What you have to do
Write out every line of text in the material below, unchanged and in the same order, and leave the pictures out.

Data supplied
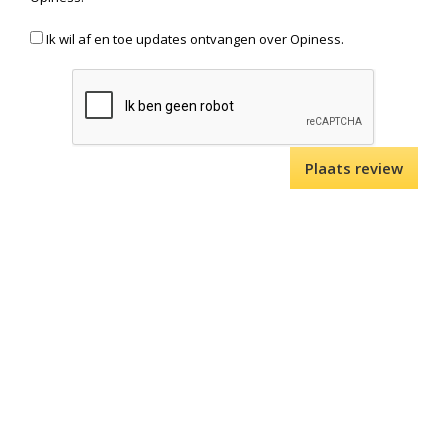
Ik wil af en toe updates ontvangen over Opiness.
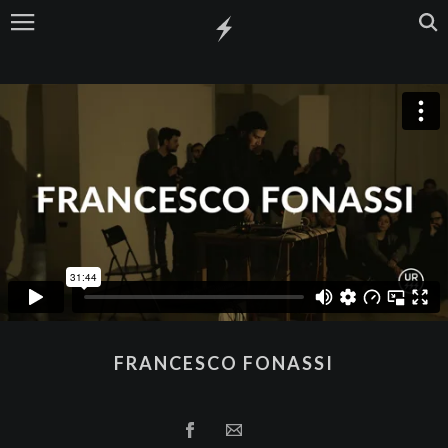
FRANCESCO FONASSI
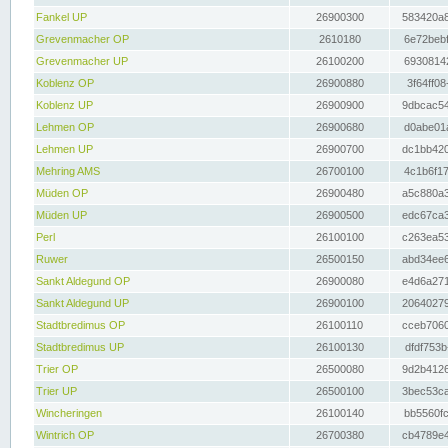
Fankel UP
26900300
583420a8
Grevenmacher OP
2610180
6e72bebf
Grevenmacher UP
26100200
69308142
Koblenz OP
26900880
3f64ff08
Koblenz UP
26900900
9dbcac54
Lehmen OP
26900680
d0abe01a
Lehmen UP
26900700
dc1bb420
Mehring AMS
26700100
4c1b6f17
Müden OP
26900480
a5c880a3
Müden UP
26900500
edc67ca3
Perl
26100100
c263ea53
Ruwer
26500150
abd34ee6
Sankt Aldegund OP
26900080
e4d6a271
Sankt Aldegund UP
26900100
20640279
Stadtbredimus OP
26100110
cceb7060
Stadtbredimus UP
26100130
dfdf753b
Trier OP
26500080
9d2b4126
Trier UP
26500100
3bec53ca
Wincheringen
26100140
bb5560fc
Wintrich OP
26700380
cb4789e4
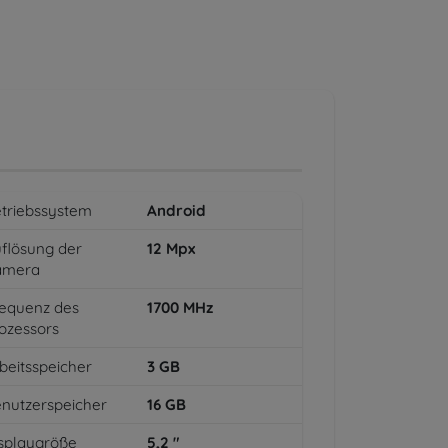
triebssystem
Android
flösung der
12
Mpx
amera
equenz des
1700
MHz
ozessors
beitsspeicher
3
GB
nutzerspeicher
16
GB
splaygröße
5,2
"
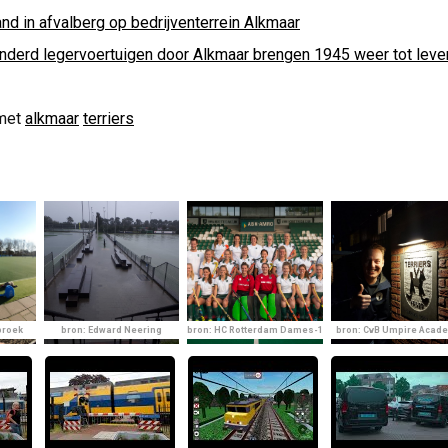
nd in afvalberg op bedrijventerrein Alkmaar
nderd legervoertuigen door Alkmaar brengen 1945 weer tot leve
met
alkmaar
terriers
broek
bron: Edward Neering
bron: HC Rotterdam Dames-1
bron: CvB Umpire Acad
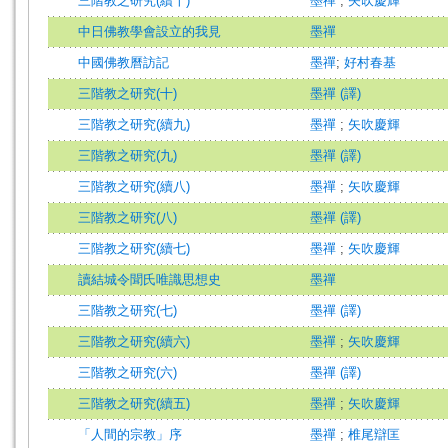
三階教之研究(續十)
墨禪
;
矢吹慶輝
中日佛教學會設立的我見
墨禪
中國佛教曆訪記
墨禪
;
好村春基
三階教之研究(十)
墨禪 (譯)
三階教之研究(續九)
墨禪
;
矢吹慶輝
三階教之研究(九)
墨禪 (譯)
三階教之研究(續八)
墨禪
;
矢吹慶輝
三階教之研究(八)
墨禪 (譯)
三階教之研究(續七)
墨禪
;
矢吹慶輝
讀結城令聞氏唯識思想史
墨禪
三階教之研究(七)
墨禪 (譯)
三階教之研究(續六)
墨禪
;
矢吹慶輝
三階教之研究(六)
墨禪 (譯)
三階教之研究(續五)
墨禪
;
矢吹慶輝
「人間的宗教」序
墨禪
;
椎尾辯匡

Response to this exercise
Ik wil af en toe updates ontvangen over Opiness.
FRANCESCO FONASSI
Fankel UP
26900300
583420a8
Grevenmacher OP
2610180
6e72bebf
Grevenmacher UP
26100200
69308142
Koblenz OP
26900880
3f64ff08
Koblenz UP
26900900
9dbcac54
Lehmen OP
26900680
d0abe01a
Lehmen UP
26900700
dc1bb420
Mehring AMS
26700100
4c1b6f17
Müden OP
26900480
a5c880a3
Müden UP
26900500
edc67ca3
Perl
26100100
c263ea53
Ruwer
26500150
abd34ee6
Sankt Aldegund OP
26900080
e4d6a271
Sankt Aldegund UP
26900100
20640279
Stadtbredimus OP
26100110
cceb7060
Stadtbredimus UP
26100130
dfdf753b
Trier OP
26500080
9d2b4126
Trier UP
26500100
3bec53ca
Wincheringen
26100140
bb5560fc
Wintrich OP
26700380
cb4789e4
triebssystem
Android
flösung der
12
Mpx
amera
equenz des
1700
MHz
ozessors
beitsspeicher
3
GB
nutzerspeicher
16
GB
splaygröße
5,2
"
nd in afvalberg op bedrijventerrein Alkmaar
nderd legervoertuigen door Alkmaar brengen 1945 weer tot leve
met
alkmaar
terriers
broek
bron: Edward Neering
bron: HC Rotterdam Dames-1
bron: CvB Umpire Acad
三階教之研究(續十)
墨禪
;
矢吹慶輝
中日佛教學會設立的我見
墨禪
中國佛教曆訪記
墨禪
;
好村春基
三階教之研究(十)
墨禪 (譯)
三階教之研究(續九)
墨禪
;
矢吹慶輝
三階教之研究(九)
墨禪 (譯)
三階教之研究(續八)
墨禪
;
矢吹慶輝
三階教之研究(八)
墨禪 (譯)
三階教之研究(續七)
墨禪
;
矢吹慶輝
讀結城令聞氏唯識思想史
墨禪
三階教之研究(七)
墨禪 (譯)
三階教之研究(續六)
墨禪
;
矢吹慶輝
三階教之研究(六)
墨禪 (譯)
三階教之研究(續五)
墨禪
;
矢吹慶輝
「人間的宗教」序
墨禪
;
椎尾辯匡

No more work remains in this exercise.